A common subject in this year’s back-to-school stories, as it has been for the past few years, is the ‘Finnish Miracle’. That is, the Finnish education system, made over by government in the 1970s and now considered a startling success, worldwide. To most reviewers, ‘success’ is attributed to the Finnish education system because of the top-level scores 15-year old Finnish students have tallied since 2000 on standardized, international  tests, including last year’s testing in math, science, and literacy.
In a recent article in the Globe and Mail, ‘Why my children were lucky to get accepted to a Finnish school in Qatar’, the author calls the Finnish system “one of the best in the world” and she correctly points out ways the Finnish system is strikingly different from the conventional schooling model of most North American, European, and Asian countries.

Finland.png     ILoveFinland 

Parents, kids and educators have lots of reasons to love Finland.

Characteristics of Finnish schooling may strike you as startling, too.

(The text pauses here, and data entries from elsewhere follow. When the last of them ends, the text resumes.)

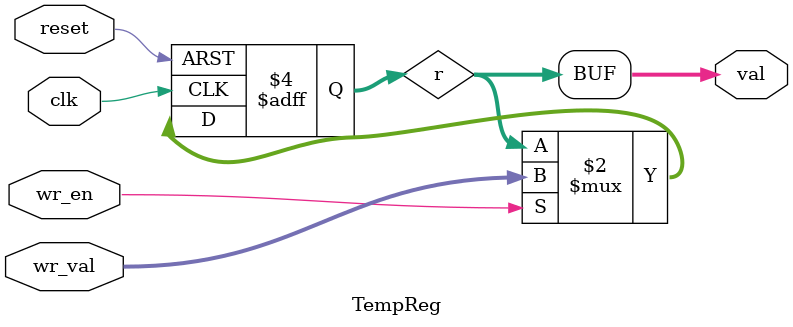
<source format=sv>
module TempReg(input logic clk,
               input logic reset,
               input logic [15:0] wr_val,
               input logic wr_en,
               output logic [15:0] val);

reg [15:0] r;

assign val = r;

always @(posedge clk or posedge reset)
    if (reset)
        r <= 16'b0;
    else if (wr_en)
        r <= wr_val;

endmodule
</source>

Here are a few:
•    students don’t start school until they are 7, reflecting a Finnish belief in the importance of play and being with family,
•    students stay with their first teacher for 7 years from the time they begin schooling, reflecting support for the cultivation of deeper, longer-lasting relationships between students, educators and families,
•    schools days are only 3-4 hours long with little homework,
•    there is no standardized testing until students matriculate at 17 (*students are chosen at random to participate in the international testing)

In SelfDesign we’ve known these characteristics for years and we see much of the Finnish system reflected in ours, which Brent Cameron pioneered 30 years ago.  To us, the results arising from both approaches to nurturing learning go far beyond test scores and strike us as less “miraculous” than they reflect insights about how human learning – and particularly that of children and youth – might be optimized.